What the task requires: Where an entry below contains an image, skip the image and copy the rest exactly.

:::

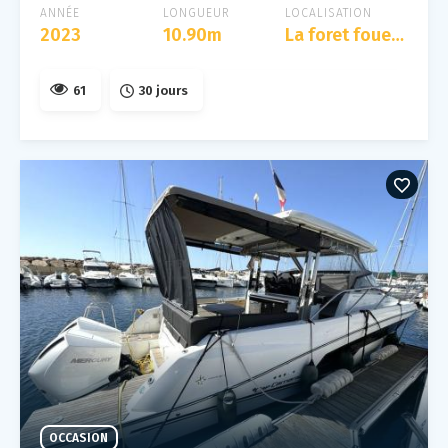
ANNÉE
LONGUEUR
LOCALISATION
2023
10.90m
La foret fouesnant
61
30 jours
OCCASION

:::

Task solution:
ANNÉE
LONGUEUR
LOCALISATION
2023
10.90m
La foret fouesnant
61
30 jours
OCCASION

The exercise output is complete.